Em 2020, a ONU estimou em 573 mil os centenários do mundo. Esse número é 20 vezes maior do que o de 50 anos atrás.

Em 1946, as 30 pessoas mais longevas do mundo tinham em média 99 anos. Em 2016, essa média atingiu os 109 anos.

Continuará a crescer nesse ritmo?

É provável que não. Hoje, os que ultrapassam cem anos chegam a tal idade em maior número e em melhores condições de saúde. Mas nesse grupo a expectativa de vida remanescente tem se mantido a mesma nos últimos 80 anos.

Você, leitora inconformada, poderá argumentar: se a expectativa média de vida duplicou no decorrer do século passado, por que não poderei viver 150 anos?

Vamos deixar claro dois conceitos. A expectativa média de vida se refere à média de anos vividos por determinada população. Essa expectativa no Brasil, em 1940, não passava de 45 anos, enquanto em 2019 atingia 76, ganho obtido às custas da redução da mortalidade infantil e das mortes na infância e na juventude —graças às vacinas, ao soro caseiro, aos antibióticos, as melhores condições de higiene e à assistência médica.

A longevidade só leva em conta o grupo que viveu mais tempo em determinado grupo populacional.

Considere o caso das mulheres japonesas. É a maior expectativa média de vida na Terra: 87 anos. Como esse número se refere à média, o número das que passam dos cem anos é maior do que o de brasileiras ou de moçambicanas, mas isso não impede que uma moçambicana quebre o recorde mundial de longevidade.

Mesmo que não exista um limite fisiológico formal para a duração da vida, cruzar as fronteiras atuais da longevidade vai requerer grandes avanços nas ciências médicas.
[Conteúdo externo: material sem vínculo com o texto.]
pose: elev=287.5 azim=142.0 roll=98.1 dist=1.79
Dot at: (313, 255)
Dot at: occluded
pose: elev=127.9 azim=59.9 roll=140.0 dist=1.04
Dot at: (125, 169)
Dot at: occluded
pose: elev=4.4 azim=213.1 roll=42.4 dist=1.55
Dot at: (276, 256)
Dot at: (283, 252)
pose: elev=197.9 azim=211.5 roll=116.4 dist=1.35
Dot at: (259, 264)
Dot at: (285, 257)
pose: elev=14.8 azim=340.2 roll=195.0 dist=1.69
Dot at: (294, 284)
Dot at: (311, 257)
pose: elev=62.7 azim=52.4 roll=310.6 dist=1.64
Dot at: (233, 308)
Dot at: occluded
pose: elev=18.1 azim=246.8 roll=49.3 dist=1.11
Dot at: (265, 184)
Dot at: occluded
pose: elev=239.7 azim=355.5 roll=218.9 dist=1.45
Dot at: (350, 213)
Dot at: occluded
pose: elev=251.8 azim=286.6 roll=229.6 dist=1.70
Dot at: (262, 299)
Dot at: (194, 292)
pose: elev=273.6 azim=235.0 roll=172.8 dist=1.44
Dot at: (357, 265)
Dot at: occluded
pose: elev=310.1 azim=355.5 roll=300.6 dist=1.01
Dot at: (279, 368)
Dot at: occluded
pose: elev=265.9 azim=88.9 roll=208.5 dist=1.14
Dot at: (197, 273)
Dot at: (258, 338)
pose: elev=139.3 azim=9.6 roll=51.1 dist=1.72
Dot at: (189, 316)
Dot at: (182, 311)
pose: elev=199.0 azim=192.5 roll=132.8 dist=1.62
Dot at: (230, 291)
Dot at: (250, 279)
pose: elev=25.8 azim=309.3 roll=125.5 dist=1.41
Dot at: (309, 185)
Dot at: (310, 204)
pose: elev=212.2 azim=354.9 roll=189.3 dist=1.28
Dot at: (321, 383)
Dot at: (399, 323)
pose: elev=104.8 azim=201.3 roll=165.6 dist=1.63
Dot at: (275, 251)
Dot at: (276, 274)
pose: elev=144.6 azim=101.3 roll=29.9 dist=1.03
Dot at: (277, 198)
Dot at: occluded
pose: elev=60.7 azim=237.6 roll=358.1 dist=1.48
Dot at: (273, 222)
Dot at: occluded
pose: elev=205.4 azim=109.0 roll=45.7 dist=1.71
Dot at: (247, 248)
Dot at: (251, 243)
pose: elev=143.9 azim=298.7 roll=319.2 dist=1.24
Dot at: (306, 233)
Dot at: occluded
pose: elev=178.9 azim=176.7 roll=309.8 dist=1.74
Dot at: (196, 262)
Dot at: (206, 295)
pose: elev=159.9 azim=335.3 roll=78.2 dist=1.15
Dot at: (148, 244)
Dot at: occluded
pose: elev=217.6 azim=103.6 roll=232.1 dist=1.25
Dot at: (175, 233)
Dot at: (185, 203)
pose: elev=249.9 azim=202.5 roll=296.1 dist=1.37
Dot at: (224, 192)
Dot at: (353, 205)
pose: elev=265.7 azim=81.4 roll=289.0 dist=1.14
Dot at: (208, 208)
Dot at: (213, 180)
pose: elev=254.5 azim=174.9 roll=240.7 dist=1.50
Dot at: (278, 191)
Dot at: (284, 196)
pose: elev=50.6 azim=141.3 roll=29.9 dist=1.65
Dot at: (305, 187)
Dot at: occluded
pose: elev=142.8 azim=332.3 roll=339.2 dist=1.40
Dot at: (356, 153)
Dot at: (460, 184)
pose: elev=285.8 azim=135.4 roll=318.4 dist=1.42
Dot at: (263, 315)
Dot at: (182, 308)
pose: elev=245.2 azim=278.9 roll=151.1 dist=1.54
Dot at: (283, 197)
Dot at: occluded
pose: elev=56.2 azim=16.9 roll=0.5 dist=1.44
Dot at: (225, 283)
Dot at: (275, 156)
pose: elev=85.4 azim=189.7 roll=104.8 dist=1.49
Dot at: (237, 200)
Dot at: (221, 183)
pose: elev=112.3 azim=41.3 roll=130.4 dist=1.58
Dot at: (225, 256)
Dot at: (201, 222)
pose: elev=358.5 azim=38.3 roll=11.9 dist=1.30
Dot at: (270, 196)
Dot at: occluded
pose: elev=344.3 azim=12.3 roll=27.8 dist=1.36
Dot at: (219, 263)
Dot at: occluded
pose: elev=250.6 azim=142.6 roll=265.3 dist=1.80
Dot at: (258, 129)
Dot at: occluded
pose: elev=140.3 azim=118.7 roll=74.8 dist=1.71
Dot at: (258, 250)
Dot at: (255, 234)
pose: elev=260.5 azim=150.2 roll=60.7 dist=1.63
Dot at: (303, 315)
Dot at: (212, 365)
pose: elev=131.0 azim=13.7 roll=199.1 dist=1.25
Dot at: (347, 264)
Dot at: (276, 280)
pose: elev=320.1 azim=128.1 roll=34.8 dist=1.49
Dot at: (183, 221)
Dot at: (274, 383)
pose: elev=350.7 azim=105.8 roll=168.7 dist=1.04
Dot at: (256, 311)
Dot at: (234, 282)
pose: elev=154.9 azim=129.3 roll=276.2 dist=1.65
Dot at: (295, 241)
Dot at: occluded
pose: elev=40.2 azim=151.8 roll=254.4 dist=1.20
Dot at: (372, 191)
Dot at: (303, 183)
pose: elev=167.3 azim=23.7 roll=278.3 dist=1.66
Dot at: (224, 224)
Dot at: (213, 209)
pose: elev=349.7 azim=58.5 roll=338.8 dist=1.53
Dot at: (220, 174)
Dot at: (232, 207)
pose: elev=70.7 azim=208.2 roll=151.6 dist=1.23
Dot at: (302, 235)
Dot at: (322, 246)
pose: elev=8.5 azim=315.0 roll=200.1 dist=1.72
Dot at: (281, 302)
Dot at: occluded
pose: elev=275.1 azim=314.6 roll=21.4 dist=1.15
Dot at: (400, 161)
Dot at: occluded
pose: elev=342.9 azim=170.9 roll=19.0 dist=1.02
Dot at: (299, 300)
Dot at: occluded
Não se tratará apenas de reduzir a mortalidade infantil e evitar as mortes precoces, mas de encontrar soluções para doenças cardiovasculares, reumatológicas, câncer, diabetes e ainda ter que lidar com degenerações neurológicas, como a doença de Alzheimer.

Você quer viver muito, não quer? Eu também, mas não a qualquer preço.